Phones should be silenced and put away during class unless they are being used for a course-related activity. If you violate this policy, I reserve the right to give you a long pointless lecture about the failings of your generation and the probable downfall of civilization. This will be embarrassing for both of us.
Fifty minutes is a short period of time. Please be ready to begin work at the scheduled start of class and refrain from packing up to leave until the class period is over. In exchange, I will commit to ending class promptly at the scheduled time.
Students are responsible for adding and dropping courses via MyMadison. Please consult the registrar’s page of dates and deadlines for exact deadlines.

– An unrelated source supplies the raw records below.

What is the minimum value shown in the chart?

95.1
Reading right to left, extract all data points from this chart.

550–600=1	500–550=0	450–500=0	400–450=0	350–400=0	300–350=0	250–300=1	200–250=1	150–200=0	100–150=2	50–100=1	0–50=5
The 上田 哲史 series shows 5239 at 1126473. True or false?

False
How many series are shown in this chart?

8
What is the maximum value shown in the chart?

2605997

If you need an accommodation based on the impact of a disability, you should contact the Office of Disability Services (Student Success Center, Room 1202, www.jmu.edu/ods, 540-568-6705) if you have not previously done so. Disability Services will provide you with an Access Plan Letter that will verify your need for services and make recommendations for accommodations to be used in the classroom. You are encouraged to meet with me to review the course requirements and your requested accommodations to develop an individualized plan appropriate for this course.

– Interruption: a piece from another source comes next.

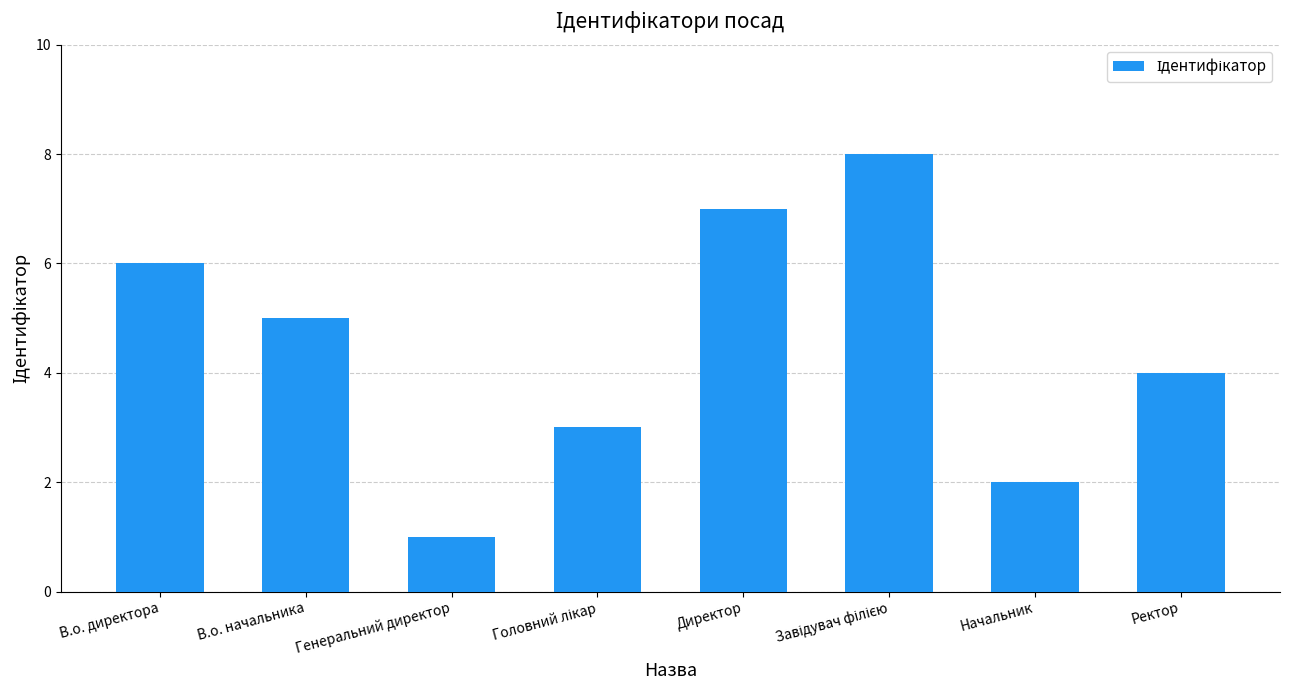

Are the bars horizontal?

No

This class will operate in accord with JMU’s inclement weather policy available at http://www.jmu.edu/JMUpolicy/1309.shtml
I will give reasonable and appropriate accommodations to students requesting them on grounds of religious observation. If you require such accommodations you must notify me at least two weeks in advance.
Students learn to implement and analyze elementary data structures and the basic complexity classes of algorithms that use strategies such as greedy algorithms, divide-and-conquer algorithms, and backtracking algorithms. This analysis is especially applied to problems in searching, sorting, and parsing.